Quercus aims to reflect values celebrated in On Sheep by Axel Linden
Quercus Press Officer Milly Reid organised an "eco-friendly and sustainable" publicity campaign to promote On Sheep, by Swedish literary academic turned novice shepherd Axel Linden.
Quercus sent out review copies in biodegradable packaging, and focused on digital communications. Linden did not fly to London for his author tour, but took a two-day journey by bus, train and boat. On the tour, he and Reid made use of environmentally friendly car company Green Tomato and public transport.
Linden said: "When my book On Sheep came out in the UK [20 September] I was invited over for a publicity tour. It would have been strange to make an exception to my principles [including the avoidance of aeroplanes] just because of the temporary success of my book, especially as success seems to be deeply connected to humankind's environmental impact. As I travelled from London via train and bus, I felt that I was making my way downwards through the layers of social hierarchy, reaching the bottom at the Danish border where a bus driver engaged in a fist-fight with a non-European migrant who failed to display a passport. I guess that experience was worth the extra cost, compared to the insanely cheap flight."
Reid said: "Planning and executing this environmentally-friendly publicity campaign made me think about the everyday impact that our business - and the publicity department in particular - can have on the environment. The publishing industry has already made steps in the right direction by turning to recyclable packaging, but there is still more to be done. Linden is such an inspiring advocate for this kind of sustainable campaign."

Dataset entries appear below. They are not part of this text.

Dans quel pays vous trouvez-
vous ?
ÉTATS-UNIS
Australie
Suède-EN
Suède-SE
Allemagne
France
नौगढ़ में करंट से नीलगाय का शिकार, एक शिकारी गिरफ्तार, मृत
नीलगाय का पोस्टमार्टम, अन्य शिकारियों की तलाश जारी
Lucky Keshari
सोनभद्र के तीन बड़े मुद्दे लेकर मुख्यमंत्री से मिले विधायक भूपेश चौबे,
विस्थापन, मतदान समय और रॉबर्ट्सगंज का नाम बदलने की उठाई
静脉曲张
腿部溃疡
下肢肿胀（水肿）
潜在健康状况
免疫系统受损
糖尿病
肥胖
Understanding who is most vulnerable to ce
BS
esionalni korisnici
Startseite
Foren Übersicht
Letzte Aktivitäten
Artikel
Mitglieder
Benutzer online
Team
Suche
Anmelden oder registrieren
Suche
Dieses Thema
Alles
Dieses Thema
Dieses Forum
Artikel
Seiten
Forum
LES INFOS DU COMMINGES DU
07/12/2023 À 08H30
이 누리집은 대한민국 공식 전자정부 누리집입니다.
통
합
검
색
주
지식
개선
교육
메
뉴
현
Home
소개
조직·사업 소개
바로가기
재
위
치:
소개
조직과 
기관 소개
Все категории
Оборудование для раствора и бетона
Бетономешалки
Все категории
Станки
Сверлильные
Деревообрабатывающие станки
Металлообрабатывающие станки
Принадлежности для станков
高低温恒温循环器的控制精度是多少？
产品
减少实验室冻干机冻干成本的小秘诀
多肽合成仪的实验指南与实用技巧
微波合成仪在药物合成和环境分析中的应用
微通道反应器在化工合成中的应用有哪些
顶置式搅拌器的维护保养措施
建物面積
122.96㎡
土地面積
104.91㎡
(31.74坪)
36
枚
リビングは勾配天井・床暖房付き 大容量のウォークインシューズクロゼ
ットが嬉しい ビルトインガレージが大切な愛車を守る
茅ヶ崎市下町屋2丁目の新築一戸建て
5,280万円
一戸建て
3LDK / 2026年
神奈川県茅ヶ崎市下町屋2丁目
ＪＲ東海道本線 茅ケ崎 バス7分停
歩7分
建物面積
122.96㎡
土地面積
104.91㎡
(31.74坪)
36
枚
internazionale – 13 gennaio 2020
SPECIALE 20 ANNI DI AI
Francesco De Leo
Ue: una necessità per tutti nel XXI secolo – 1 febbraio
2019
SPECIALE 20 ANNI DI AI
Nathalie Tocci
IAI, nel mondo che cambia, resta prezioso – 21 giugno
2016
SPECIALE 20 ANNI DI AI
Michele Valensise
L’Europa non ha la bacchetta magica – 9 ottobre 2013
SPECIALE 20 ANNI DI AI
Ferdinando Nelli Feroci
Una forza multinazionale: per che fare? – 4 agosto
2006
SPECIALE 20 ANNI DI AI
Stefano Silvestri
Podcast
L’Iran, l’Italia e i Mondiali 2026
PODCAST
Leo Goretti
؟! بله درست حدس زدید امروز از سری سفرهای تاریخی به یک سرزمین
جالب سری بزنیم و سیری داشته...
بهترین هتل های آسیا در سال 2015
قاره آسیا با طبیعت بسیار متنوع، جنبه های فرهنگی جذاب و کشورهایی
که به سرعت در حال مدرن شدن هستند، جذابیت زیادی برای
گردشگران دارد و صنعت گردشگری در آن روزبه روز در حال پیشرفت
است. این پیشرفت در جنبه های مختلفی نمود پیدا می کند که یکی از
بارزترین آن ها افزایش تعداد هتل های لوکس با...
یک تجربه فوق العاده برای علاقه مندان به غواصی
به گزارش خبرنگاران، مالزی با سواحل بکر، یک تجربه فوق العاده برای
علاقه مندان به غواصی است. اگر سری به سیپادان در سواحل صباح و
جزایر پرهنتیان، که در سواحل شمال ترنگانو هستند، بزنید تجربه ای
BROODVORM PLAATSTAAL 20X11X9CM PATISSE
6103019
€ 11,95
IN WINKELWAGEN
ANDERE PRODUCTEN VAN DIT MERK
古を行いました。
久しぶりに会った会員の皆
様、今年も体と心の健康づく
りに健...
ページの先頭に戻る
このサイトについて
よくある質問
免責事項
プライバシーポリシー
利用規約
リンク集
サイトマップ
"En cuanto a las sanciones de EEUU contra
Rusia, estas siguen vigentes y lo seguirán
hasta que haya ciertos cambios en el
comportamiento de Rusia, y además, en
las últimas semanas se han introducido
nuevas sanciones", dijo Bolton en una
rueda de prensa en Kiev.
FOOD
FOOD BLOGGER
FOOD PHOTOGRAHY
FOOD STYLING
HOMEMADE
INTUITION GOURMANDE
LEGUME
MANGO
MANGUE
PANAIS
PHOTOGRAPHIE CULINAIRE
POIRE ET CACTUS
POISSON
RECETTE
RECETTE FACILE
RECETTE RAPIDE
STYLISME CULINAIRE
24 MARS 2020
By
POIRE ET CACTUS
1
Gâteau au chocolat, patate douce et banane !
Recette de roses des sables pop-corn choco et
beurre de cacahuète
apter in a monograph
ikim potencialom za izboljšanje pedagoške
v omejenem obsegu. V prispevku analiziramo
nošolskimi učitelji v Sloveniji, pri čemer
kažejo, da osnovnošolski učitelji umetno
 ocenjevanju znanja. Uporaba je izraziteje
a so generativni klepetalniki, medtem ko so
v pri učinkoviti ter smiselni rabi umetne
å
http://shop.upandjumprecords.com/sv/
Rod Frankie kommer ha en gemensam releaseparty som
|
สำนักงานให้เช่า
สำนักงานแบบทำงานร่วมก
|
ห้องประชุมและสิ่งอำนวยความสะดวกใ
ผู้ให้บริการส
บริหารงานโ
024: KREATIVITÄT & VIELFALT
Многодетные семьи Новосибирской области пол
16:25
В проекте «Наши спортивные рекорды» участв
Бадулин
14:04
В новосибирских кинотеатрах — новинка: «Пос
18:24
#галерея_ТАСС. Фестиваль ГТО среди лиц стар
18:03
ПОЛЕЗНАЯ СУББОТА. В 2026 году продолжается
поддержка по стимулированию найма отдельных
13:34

Quercus non-fiction publisher Katy Follain said: "We wanted the campaign to reflect the values and ethos that lie at the very heart of Axel's beautiful book. And indeed at the very heart of Axel himself: the importance of being caring, thoughtful and respectful of nature, and of our eco-system. It meant the sheep had to make do without their minder for a slightly longer period of time, and he had to make do without them."